Conversation géopolitique dans la cuisine

Un soir, à mon arrivée chez moi, mon colocataire pakistanais sortit de sa chambre pour me parler. « Tragédies, me dit-il. Il m’est arrivé une tragédie et une mauvais nouvelle. » Je lui ai demandé de commencer par la nouvelle la moins pire. Ou plutôt non, repris-je, commence donc par la tragédie. Le sage précaire se sent plus à son aise dans la situation tragique qui, par définition, n’a pas de solution. 

Nous sommes donc allés dans la cuisine et parlâmes de ses affaires : appel pour son visa de résident, et tractations pour obtenir son master sans avoir assisté aux cours. Il a payé très cher cette université de Belfast, et cette dernière a beau jouer un rôle d’institution sérieuse et incorruptible, elle donnera son diplôme à ce jeune homme, comme à de nombreux ressortissants de pays asiatiques, qui la financent en partie. Mais pour l’instant, les mémoires de mon colocataire, rédigés par des sociétés illégales d’aide aux étudiants, ne sont toujours pas acceptés entièrement par les professeurs. Et tant qu’il n’a pas son diplôme en poche, il ne peut pas postuler pour je ne sais quel visa.

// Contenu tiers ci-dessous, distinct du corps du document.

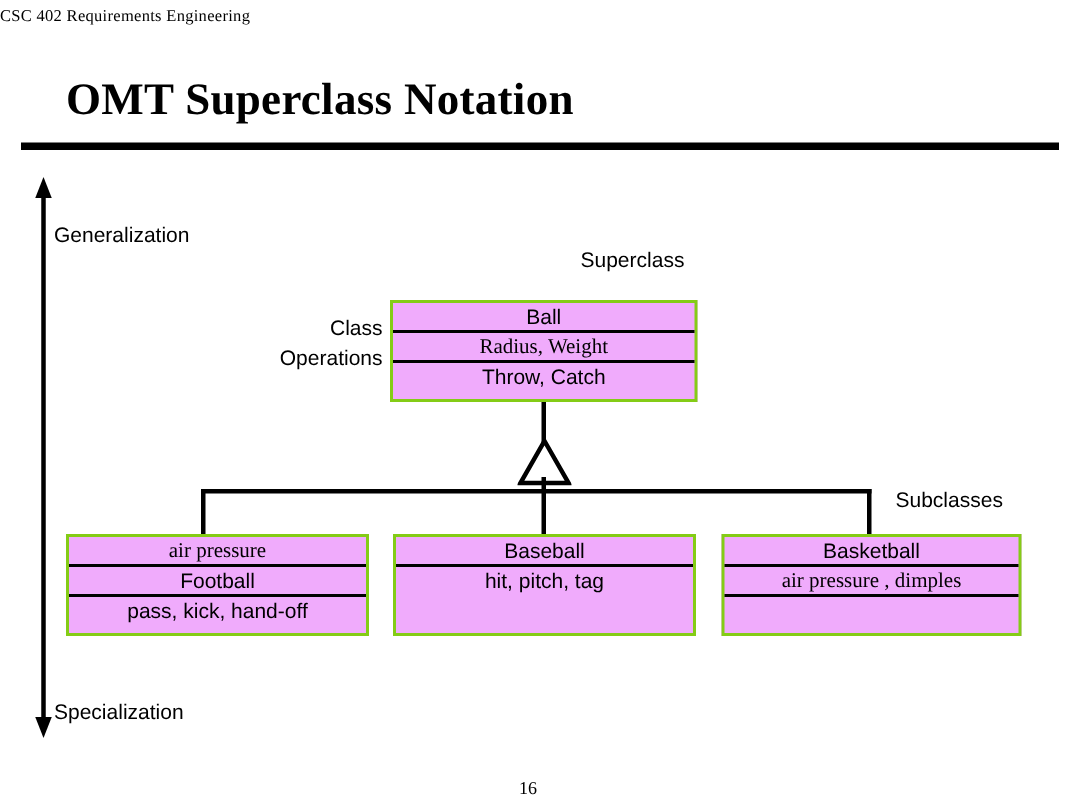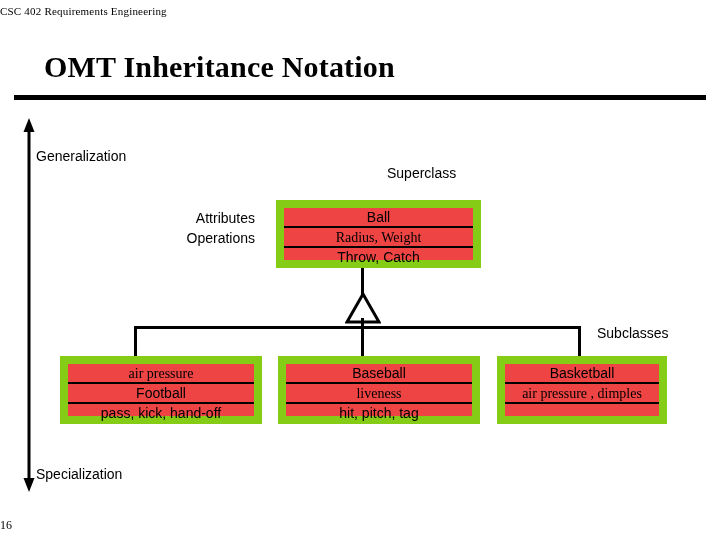"OMT Inheritance Notation" div.slide-title { text: Inheritance -> Superclass }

Assez vite, nous en vînmes à parler politique internationale. Dans la situation embrouillée qui est la nôtre, dans cette maison qui tombe doucement en ruine, on y glisse aisément. Il pense qu’Israël ne devrait pas exister et voici comment il s’explique : « lorsque Hitler tuait les juifs, aucun pays européen ne voulait les accueillir sauf la Palestine, et maintenant les Palestiniens ne sont plus maîtres chez eux. C’est comme si tu me donnais une chambre dans ta maison, et que deux ans plus tard, je t’en chassais, ou t’enfermais dans la cour sans aucun droit. »

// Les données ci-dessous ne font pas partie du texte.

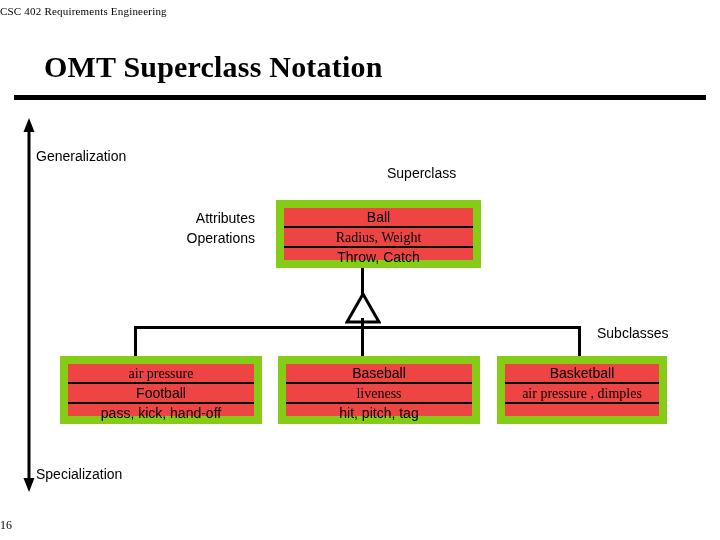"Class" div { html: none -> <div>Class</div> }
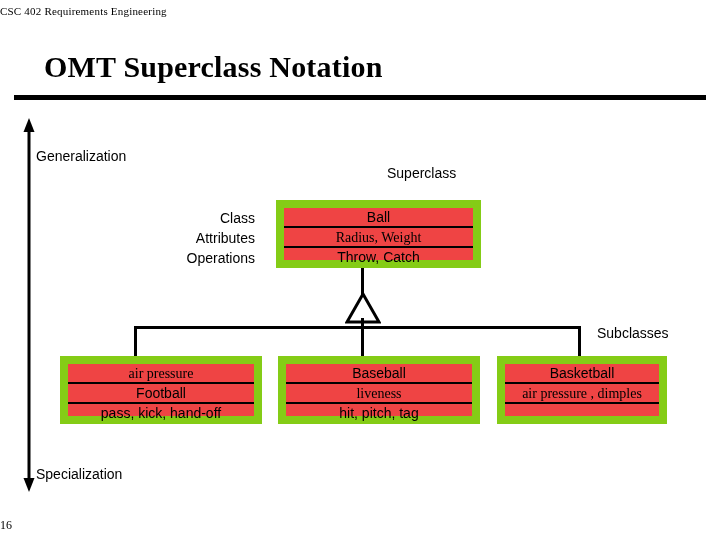"Ball" .class-box { background: #ef4444 -> #f0abfc; border: 8px solid #84cc16 -> 2px solid #84cc16; margin-left: 16px -> none }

Je lui demande ce que deviendraient les juifs, si l’Etat d’Israël devait disparaître. Mon colocataire n’en sait rien. « Dirais-tu qu’ils devraient retourner chez eux ? » Il me dit que les juifs n’ont pas de chez eux. Il préconise que les juifs restent où ils sont, qu’ils continuent de travailler et de se reproduire où ils se trouvent. Je lui demande s’il imagine que juifs et musulmans pourraient vivre en paix, sur le même territoire, dans un état palestinien. Il en doute beaucoup. Il dit que les différences entre juifs et musulmans sont pourtant très faibles, mais qu’il ne croit pas à la paix entre les deux communauté.

Et puis, sans avoir rien vu venir, je me suis retrouvé à nouveau dans un cours sur la vie de Mahomet. Comme quoi Mahomet s’était marié avec une femme d’affaire très riche et que, malgré le fait que son entourage était païen, lui ne rendait aucun culte à aucune de ces idoles. Comme quoi 99% de la science actuelle provient de l’Islam. Comme quoi les talibans ne sont pas de vrais musulmans mais qu’ils resteront les maîtres de l’Afganistan tant que l’armée Américaine y sera.

Le catholicisme, les pervers et les Français

Il n’y a pas de pays qui souffre davantage du scandale des enfants violentés par des membres de l’église catholique.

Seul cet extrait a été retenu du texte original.